**Task description:** Only lines with the word "about" belong in the answer; copy them from the records below.

**Source data:**
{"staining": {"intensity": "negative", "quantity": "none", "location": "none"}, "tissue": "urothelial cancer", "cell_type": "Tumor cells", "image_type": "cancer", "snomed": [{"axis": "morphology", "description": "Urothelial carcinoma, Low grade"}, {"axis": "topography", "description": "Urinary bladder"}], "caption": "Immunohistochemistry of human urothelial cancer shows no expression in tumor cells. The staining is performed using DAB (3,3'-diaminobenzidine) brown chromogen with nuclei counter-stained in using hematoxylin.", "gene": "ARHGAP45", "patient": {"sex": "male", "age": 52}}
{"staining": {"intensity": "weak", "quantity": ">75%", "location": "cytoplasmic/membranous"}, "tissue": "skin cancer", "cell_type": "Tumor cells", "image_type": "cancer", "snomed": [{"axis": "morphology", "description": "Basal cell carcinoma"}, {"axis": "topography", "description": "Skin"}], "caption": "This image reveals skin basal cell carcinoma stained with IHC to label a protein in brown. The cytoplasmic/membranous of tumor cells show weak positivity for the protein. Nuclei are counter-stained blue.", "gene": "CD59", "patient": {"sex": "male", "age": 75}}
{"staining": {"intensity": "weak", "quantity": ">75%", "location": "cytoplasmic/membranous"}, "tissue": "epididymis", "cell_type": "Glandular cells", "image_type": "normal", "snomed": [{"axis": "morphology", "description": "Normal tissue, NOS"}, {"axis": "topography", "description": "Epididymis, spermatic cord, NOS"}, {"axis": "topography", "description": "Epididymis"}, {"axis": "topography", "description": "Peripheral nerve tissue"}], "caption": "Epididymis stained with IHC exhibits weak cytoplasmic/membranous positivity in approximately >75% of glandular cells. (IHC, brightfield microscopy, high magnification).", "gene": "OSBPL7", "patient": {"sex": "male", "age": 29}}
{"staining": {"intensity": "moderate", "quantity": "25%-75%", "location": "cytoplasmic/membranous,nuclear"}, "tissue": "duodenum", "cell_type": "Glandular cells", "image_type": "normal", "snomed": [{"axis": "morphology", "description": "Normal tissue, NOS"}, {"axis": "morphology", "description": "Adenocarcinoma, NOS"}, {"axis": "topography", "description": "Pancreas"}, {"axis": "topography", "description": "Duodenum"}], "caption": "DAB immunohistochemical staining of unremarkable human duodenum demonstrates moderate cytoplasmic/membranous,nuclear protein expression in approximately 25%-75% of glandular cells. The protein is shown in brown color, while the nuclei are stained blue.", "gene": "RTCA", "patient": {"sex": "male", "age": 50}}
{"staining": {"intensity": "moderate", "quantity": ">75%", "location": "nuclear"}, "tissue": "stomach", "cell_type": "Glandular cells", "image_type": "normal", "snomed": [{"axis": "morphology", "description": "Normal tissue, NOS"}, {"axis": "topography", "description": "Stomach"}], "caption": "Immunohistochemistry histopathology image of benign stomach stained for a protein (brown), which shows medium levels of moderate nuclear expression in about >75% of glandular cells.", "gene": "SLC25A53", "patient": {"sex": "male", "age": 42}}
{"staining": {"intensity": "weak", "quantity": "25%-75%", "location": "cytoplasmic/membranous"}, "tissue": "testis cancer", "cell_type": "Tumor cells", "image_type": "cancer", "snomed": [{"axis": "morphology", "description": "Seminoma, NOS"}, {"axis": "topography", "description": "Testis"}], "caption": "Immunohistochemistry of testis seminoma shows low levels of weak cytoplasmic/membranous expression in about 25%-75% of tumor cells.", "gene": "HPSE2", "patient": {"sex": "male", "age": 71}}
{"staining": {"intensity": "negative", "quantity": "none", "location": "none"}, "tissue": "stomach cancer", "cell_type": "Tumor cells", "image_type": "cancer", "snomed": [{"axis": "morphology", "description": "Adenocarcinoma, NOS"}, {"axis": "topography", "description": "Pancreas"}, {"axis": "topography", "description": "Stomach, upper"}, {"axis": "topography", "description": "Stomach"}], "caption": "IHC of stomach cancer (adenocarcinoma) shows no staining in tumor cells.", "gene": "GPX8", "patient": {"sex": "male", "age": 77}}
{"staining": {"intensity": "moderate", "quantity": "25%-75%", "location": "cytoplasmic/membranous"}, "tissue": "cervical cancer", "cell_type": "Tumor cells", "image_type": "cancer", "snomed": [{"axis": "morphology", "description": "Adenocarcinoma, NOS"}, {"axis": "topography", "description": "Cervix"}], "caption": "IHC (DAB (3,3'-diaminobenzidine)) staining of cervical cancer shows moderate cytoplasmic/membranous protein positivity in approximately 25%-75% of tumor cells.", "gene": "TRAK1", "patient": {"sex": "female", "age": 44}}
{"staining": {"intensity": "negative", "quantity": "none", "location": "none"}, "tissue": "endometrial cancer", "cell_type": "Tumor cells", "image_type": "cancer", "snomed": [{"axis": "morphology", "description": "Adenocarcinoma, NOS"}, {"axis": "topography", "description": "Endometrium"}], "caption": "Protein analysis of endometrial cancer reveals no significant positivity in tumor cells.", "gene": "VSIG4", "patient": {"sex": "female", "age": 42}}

**Response:**
{"staining": {"intensity": "moderate", "quantity": ">75%", "location": "nuclear"}, "tissue": "stomach", "cell_type": "Glandular cells", "image_type": "normal", "snomed": [{"axis": "morphology", "description": "Normal tissue, NOS"}, {"axis": "topography", "description": "Stomach"}], "caption": "Immunohistochemistry histopathology image of benign stomach stained for a protein (brown), which shows medium levels of moderate nuclear expression in about >75% of glandular cells.", "gene": "SLC25A53", "patient": {"sex": "male", "age": 42}}
{"staining": {"intensity": "weak", "quantity": "25%-75%", "location": "cytoplasmic/membranous"}, "tissue": "testis cancer", "cell_type": "Tumor cells", "image_type": "cancer", "snomed": [{"axis": "morphology", "description": "Seminoma, NOS"}, {"axis": "topography", "description": "Testis"}], "caption": "Immunohistochemistry of testis seminoma shows low levels of weak cytoplasmic/membranous expression in about 25%-75% of tumor cells.", "gene": "HPSE2", "patient": {"sex": "male", "age": 71}}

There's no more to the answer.